Contudo, essa norma só se aplicará às aposentadorias e pensões concedidas após a promulgação da nova lei. Assim, mulheres já aposentadas não terão direito ao aumento nem poderão solicitar revisão de seus benefícios.

Se aprovado, o texto começará a vigorar 180 dias após sua publicação. O governo terá um prazo de 90 dias para especificar quais documentos serão aceitos e como se dará o pagamento do benefício.

A proposta foi elaborada pelo deputado Duda Ramos (Pode-RR), que destacou que essa iniciativa visa reconhecer as implicações econômicas e profissionais do trabalho doméstico realizado pelas mulheres.

A relatora do projeto, deputada Fernanda Melchionna (PSOL-RS), mencionou pesquisas que indicam que as mulheres dedicam aproximadamente o dobro do tempo em comparação aos homens em atividades domésticas e cuidados familiares.
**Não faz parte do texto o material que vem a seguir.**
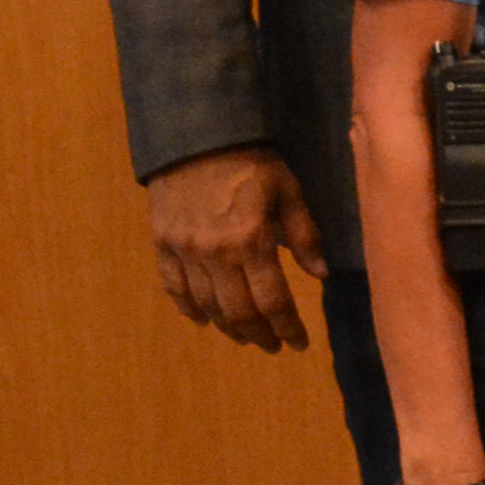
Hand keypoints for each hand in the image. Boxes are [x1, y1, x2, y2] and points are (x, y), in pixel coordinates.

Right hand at [142, 146, 320, 350]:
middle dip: (259, 335)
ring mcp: (184, 251)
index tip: (300, 344)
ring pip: (206, 305)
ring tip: (246, 337)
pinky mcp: (163, 244)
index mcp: (251, 241)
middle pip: (238, 311)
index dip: (288, 328)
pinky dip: (189, 309)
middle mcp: (215, 254)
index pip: (273, 300)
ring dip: (228, 328)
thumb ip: (305, 235)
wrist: (196, 137)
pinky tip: (204, 320)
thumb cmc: (252, 162)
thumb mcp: (289, 191)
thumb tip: (321, 275)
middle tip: (274, 347)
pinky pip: (174, 287)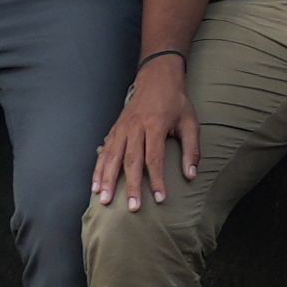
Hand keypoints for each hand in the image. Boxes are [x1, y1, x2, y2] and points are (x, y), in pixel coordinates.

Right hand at [94, 63, 198, 208]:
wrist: (156, 79)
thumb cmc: (175, 103)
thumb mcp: (190, 122)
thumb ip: (191, 149)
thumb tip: (191, 175)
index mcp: (155, 125)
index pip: (155, 158)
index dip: (158, 180)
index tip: (160, 199)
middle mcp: (135, 128)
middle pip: (131, 161)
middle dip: (131, 186)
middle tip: (132, 207)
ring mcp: (122, 129)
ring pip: (112, 157)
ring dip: (107, 180)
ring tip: (104, 200)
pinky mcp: (114, 130)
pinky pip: (104, 152)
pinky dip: (98, 169)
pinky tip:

Essa disparidade frequentemente resulta em interrupções nas contribuições previdenciárias, maior informalidade no mercado de trabalho e benefícios reduzidos ao final da vida laboral.

O texto não apresenta uma previsão sobre os efeitos financeiros dessa alteração na Previdência Social. A discussão acerca de uma compensação previdenciária para mães já havia sido levantada durante a reforma da Previdência em 2019, mas não progrediu.